In the United States he served from October 1947 to April 1948 as director of intelligence, Army Ground Forces, Fort Monroe, Virginia. He was promoted to major general on May 27, 1949. He commanded the Third Armored, Fort Knox, from 1948 to 1950. In July 1950, at the outbreak of the Korean War, he reported to Douglas MacArthur's headquarters, Far East Command, Tokyo, Japan. He was designated deputy chief of staff, Far East Command, deputy chief of staff, United Nations Command, and chief of staff, Korean Operations. From April 1951 to February 1952 Allen commanded the Sixteenth Corps, headquartered at Sendai, Japan. After being reassigned to the states, he commanded the Ninth Infantry Division, Fort Dix, from February to July 1952. At Dix, Allen briefly made national news when a House subcommittee on appropriations criticized his expenditures for kennels and dog runs for his fancy dogs (Samoyeds).
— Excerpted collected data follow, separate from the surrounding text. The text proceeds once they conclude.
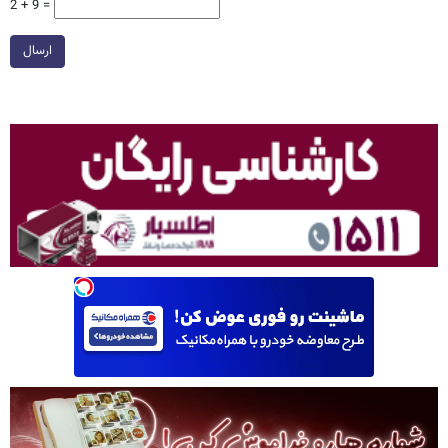
2 + 9 =
ارسال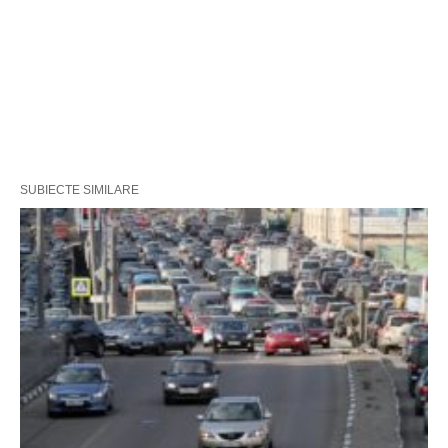
SUBIECTE SIMILARE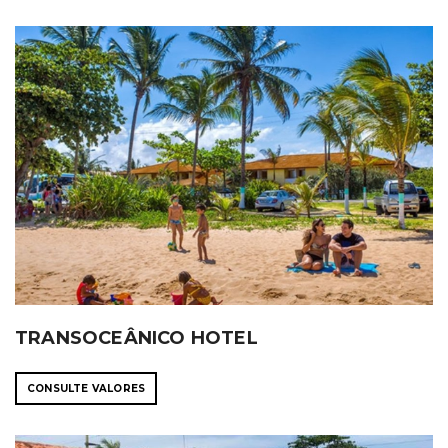
TRANSOCEÂNICO HOTEL
CONSULTE VALORES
His last assignment was as commanding general, New England Sub-area, Boston Army Base, Fort Devens, Massachusetts. He retired from the army on May 31, 1954, and resided in Washington, D.C., until his death, on February 1, 1970. He is buried in Arlington National Cemetery. Allen received the Distinguished Service Medal, Silver Star Medal, Legion of Merit, Bronze Star Medal, Army Command Ribbon, Distinguished Marksman award, Officer Legion of Honor award, Croix de Guerre with Palm (French), Order of the White Lion and Victory, and War Cross (Czechoslovakia).